Offensively, McCullar still has to improve his ball-handling and jump shot. He shot slightly better down the stretch, but the bulk of his points in his six starts still came from assisted shots at the rim, where he shot 64% over the course of the season. That being said, his off-ball movement is already a tangible benefit, he provides good offensive rebounding potential for someone his size, and his awareness clearly developed as the season progressed. Improved ball handling is all that is left for him to become a serious positive offensively.
Defensively, he is already a clear positive. As already stated his positioning is elite, and he also had a pretty high block rate for someone his size. That versatility is important, as it is likely that Terrence Shannon, Joel Ntambwe, Micah Peavy, and Chibuzo Agbo are all likely to offer somewhat similar defensive skill sets. Having the additional positional skill set will prove to be essential in balancing the wing-heavy rotation.

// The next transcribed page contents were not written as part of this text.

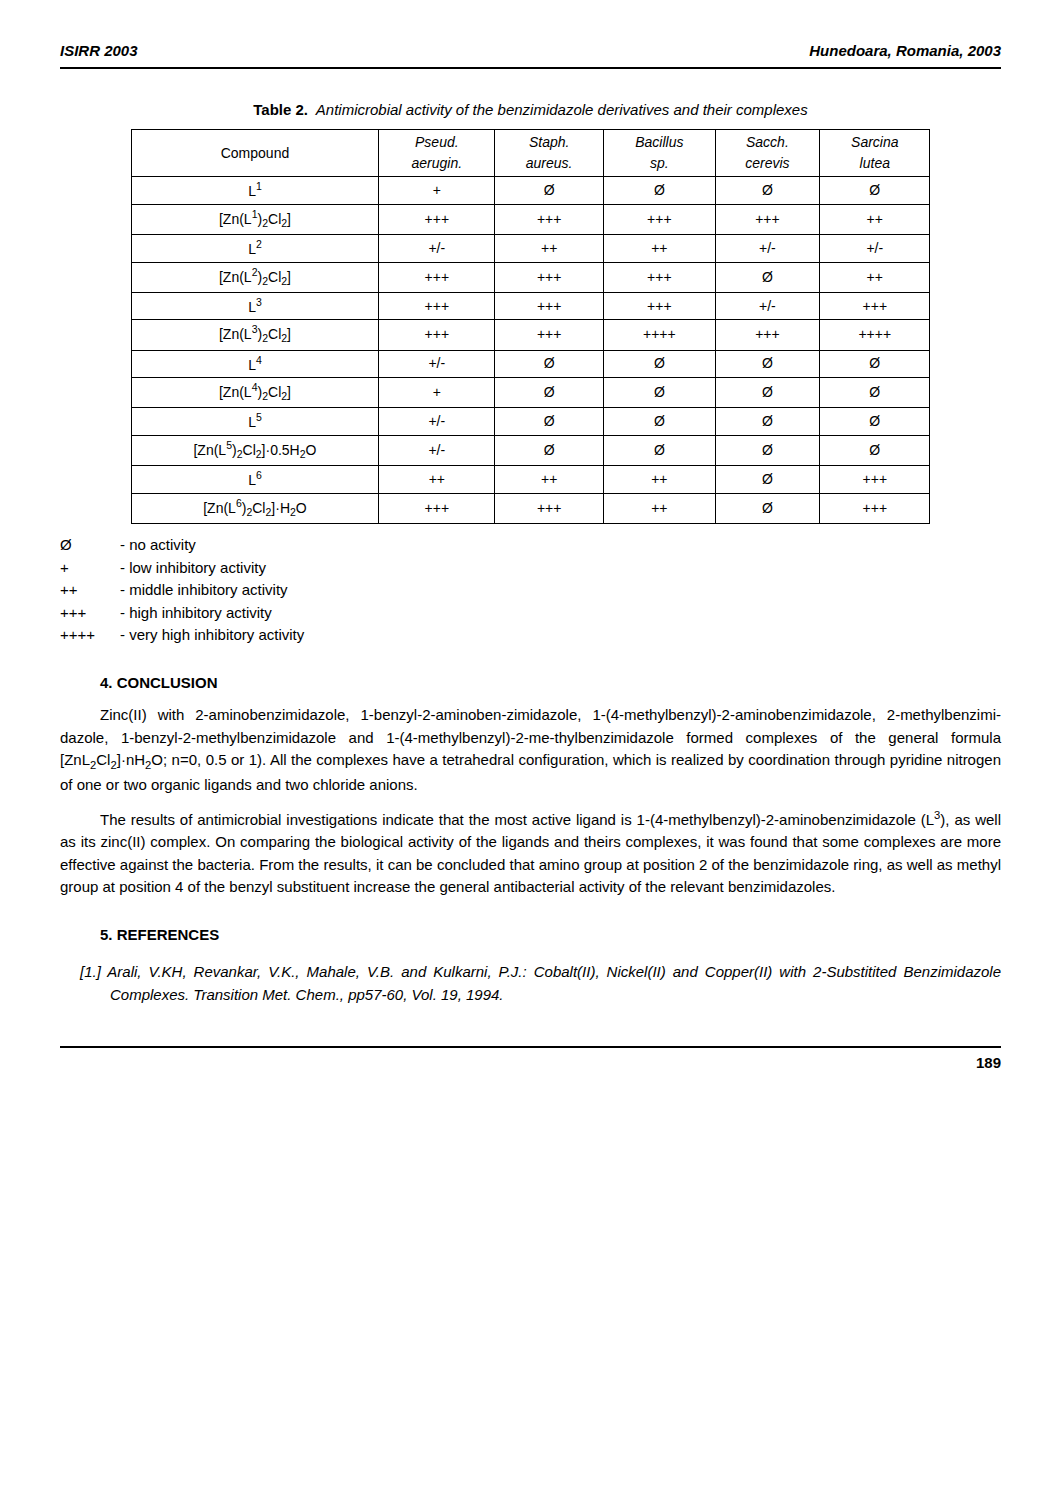ISIRR 2003 Hunedoara, Romania, 2003
Table 2. Antimicrobial activity of the benzimidazole derivatives and their complexes
| Compound | Pseud. aerugin. | Staph. aureus. | Bacillus sp. | Sacch. cerevis | Sarcina lutea |
| --- | --- | --- | --- | --- | --- |
| L 1 | + | Ø | Ø | Ø | Ø |
| [Zn(L 1 ) 2 Cl 2 ] | +++ | +++ | +++ | +++ | ++ |
| L 2 | +/- | ++ | ++ | +/- | +/- |
| [Zn(L 2 ) 2 Cl 2 ] | +++ | +++ | +++ | Ø | ++ |
| L 3 | +++ | +++ | +++ | +/- | +++ |
| [Zn(L 3 ) 2 Cl 2 ] | +++ | +++ | ++++ | +++ | ++++ |
| L 4 | +/- | Ø | Ø | Ø | Ø |
| [Zn(L 4 ) 2 Cl 2 ] | + | Ø | Ø | Ø | Ø |
| L 5 | +/- | Ø | Ø | Ø | Ø |
| [Zn(L 5 ) 2 Cl 2 ]·0.5H 2 O | +/- | Ø | Ø | Ø | Ø |
| L 6 | ++ | ++ | ++ | Ø | +++ |
| [Zn(L 6 ) 2 Cl 2 ]·H 2 O | +++ | +++ | ++ | Ø | +++ |
Ø- no activity
+- low inhibitory activity
++- middle inhibitory activity
+++- high inhibitory activity
++++- very high inhibitory activity
4. CONCLUSION
Zinc(II) with 2-aminobenzimidazole, 1-benzyl-2-aminoben-zimidazole, 1-(4-methylbenzyl)-2-aminobenzimidazole, 2-methylbenzimi-dazole, 1-benzyl-2-methylbenzimidazole and 1-(4-methylbenzyl)-2-me-thylbenzimidazole formed complexes of the general formula [ZnL2Cl2]·nH2O; n=0, 0.5 or 1). All the complexes have a tetrahedral configuration, which is realized by coordination through pyridine nitrogen of one or two organic ligands and two chloride anions.
The results of antimicrobial investigations indicate that the most active ligand is 1-(4-methylbenzyl)-2-aminobenzimidazole (L3), as well as its zinc(II) complex. On comparing the biological activity of the ligands and theirs complexes, it was found that some complexes are more effective against the bacteria. From the results, it can be concluded that amino group at position 2 of the benzimidazole ring, as well as methyl group at position 4 of the benzyl substituent increase the general antibacterial activity of the relevant benzimidazoles.
5. REFERENCES
[1.] Arali, V.KH, Revankar, V.K., Mahale, V.B. and Kulkarni, P.J.: Cobalt(II), Nickel(II) and Copper(II) with 2-Substitited Benzimidazole Complexes. Transition Met. Chem., pp57-60, Vol. 19, 1994.
189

Ultimately, the value of McCullar very much hinges on versatility, and with more ball-handling development it is feasible to envision him playing every spot 1-4 at various points in the season. With a roster that is seemingly low on lead guards (pending the McClung waiver), that development may allow Chris Beard to bring on another wing, whether that be Jonathan Kuminga or a grad transfer such as L.J. Figueroa. McCullar is already one of the most positionally versatile defensive players in America, but the potential is there for him to be a swiss army knife on both ends of the court.